_STATED PROBLEM_. Reproduce the text of every record below verbatim, omitting the pictures.

_DATASET ENTRIES_.
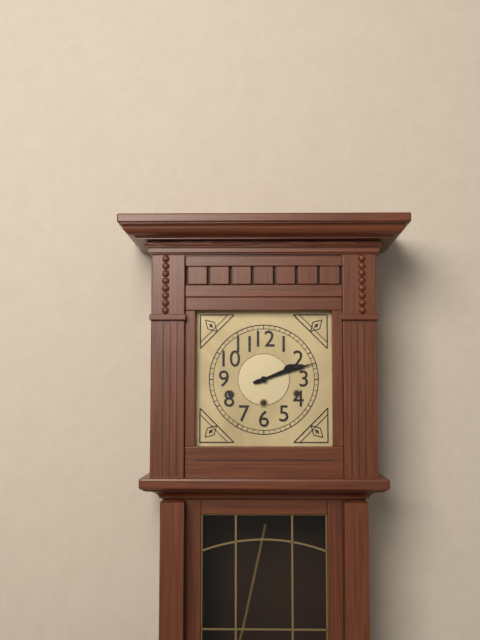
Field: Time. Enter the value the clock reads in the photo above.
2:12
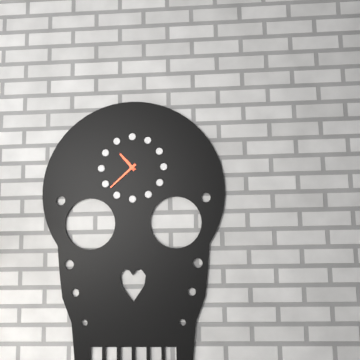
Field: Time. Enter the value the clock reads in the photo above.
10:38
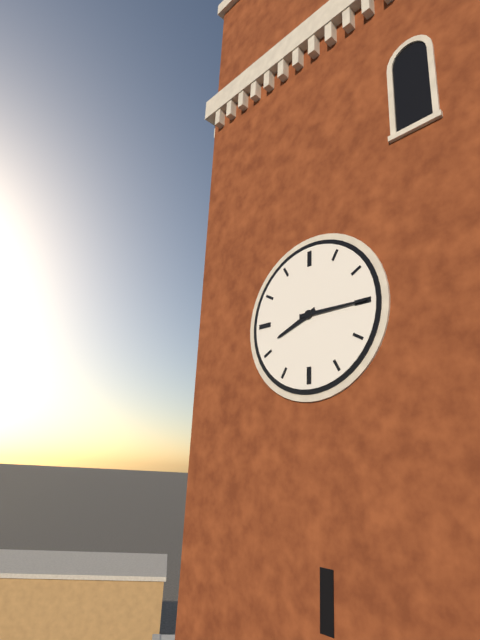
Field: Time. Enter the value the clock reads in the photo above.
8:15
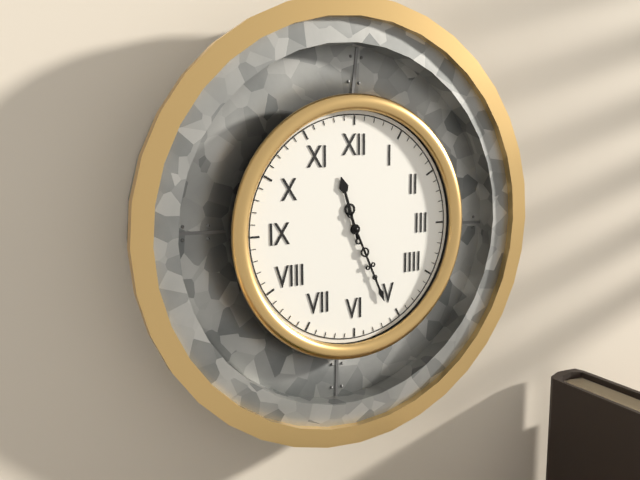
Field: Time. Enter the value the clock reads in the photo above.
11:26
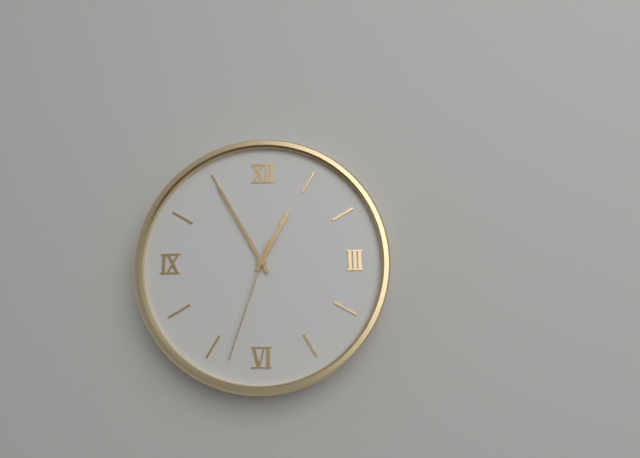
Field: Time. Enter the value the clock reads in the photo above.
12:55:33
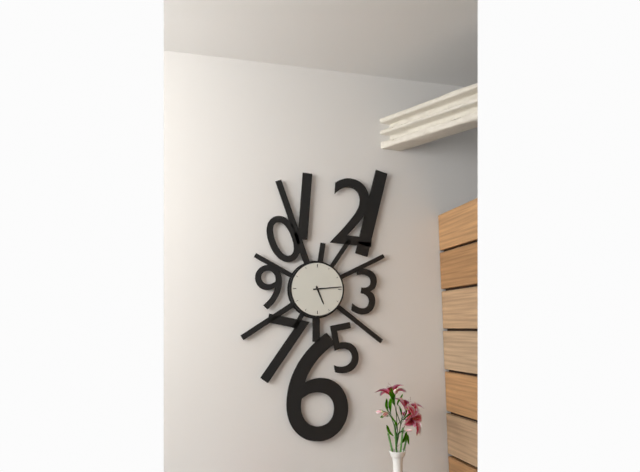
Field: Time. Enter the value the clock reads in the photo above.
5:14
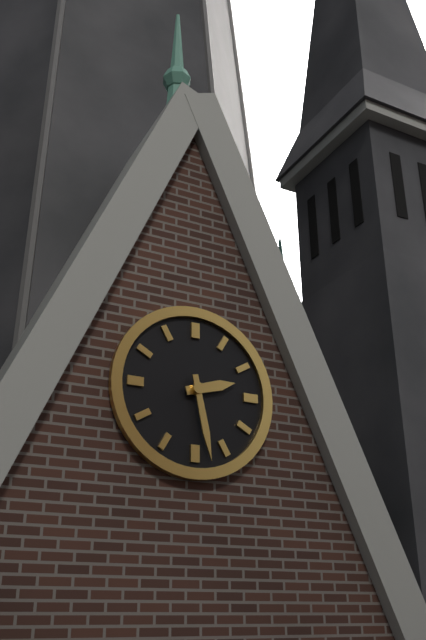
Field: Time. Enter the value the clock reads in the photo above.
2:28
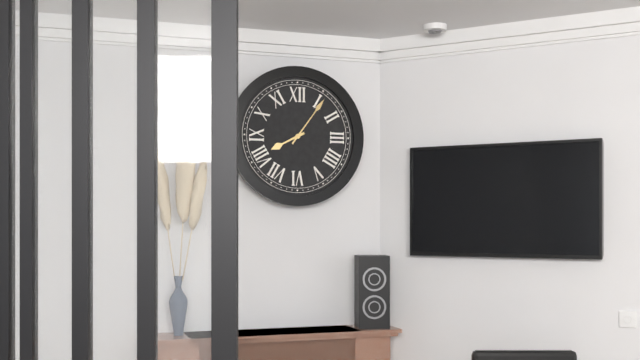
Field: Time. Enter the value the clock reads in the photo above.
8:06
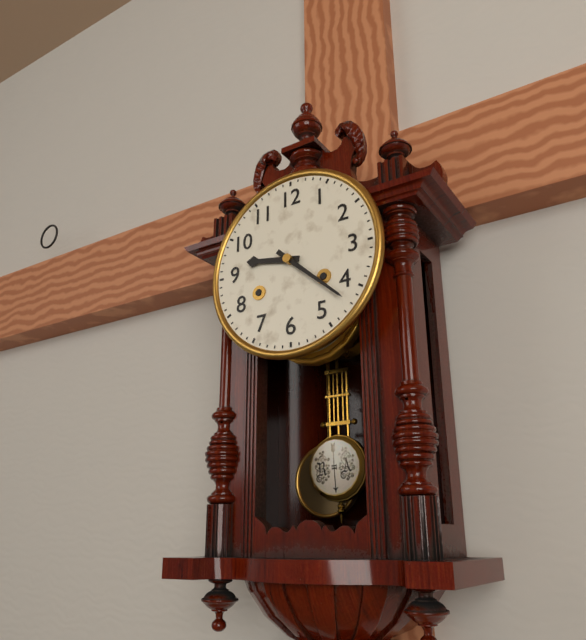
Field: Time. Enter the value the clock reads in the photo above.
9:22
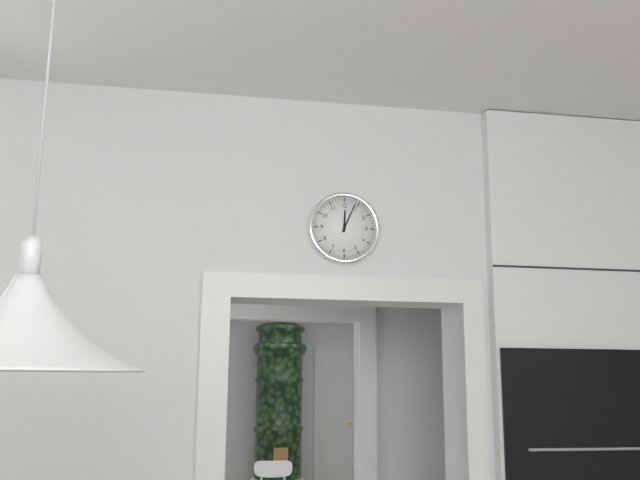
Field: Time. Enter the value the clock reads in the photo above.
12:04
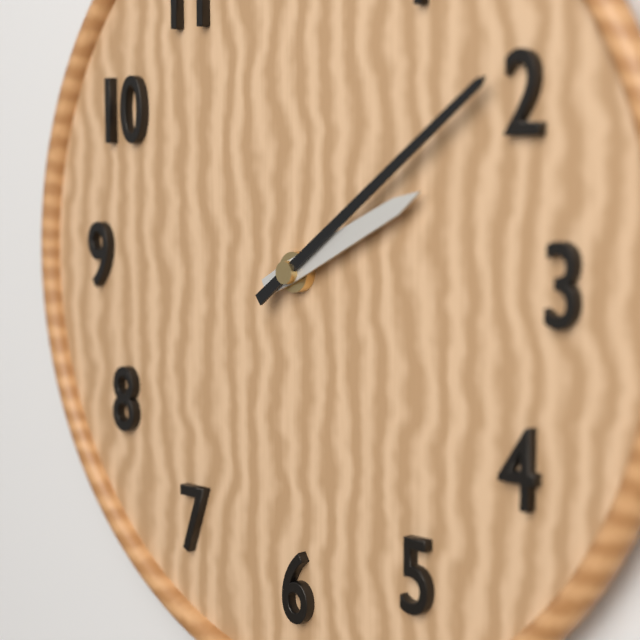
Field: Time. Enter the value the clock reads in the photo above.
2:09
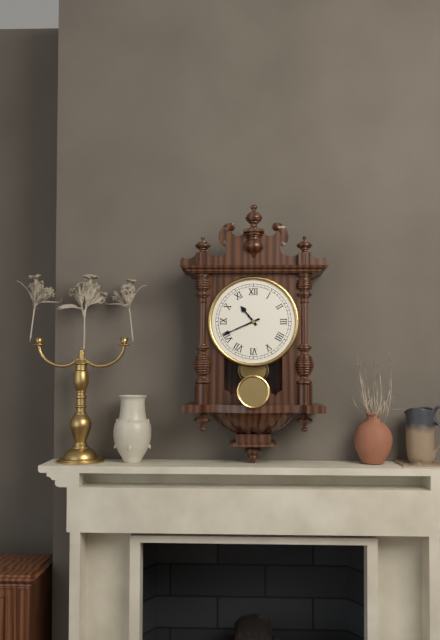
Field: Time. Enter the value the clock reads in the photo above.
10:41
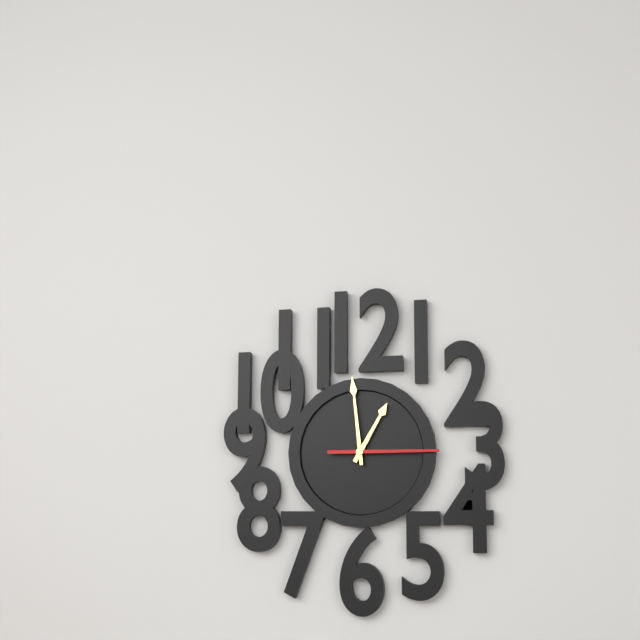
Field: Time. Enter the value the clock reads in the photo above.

_WRITTEN ANSWER_.
Field: Time. Enter the value the clock reads in the photo above.
2:12
Field: Time. Enter the value the clock reads in the photo above.
10:38
Field: Time. Enter the value the clock reads in the photo above.
8:15
Field: Time. Enter the value the clock reads in the photo above.
11:26
Field: Time. Enter the value the clock reads in the photo above.
12:55:33
Field: Time. Enter the value the clock reads in the photo above.
5:14
Field: Time. Enter the value the clock reads in the photo above.
2:28
Field: Time. Enter the value the clock reads in the photo above.
8:06
Field: Time. Enter the value the clock reads in the photo above.
9:22
Field: Time. Enter the value the clock reads in the photo above.
12:04
Field: Time. Enter the value the clock reads in the photo above.
2:09
Field: Time. Enter the value the clock reads in the photo above.
10:41
Field: Time. Enter the value the clock reads in the photo above.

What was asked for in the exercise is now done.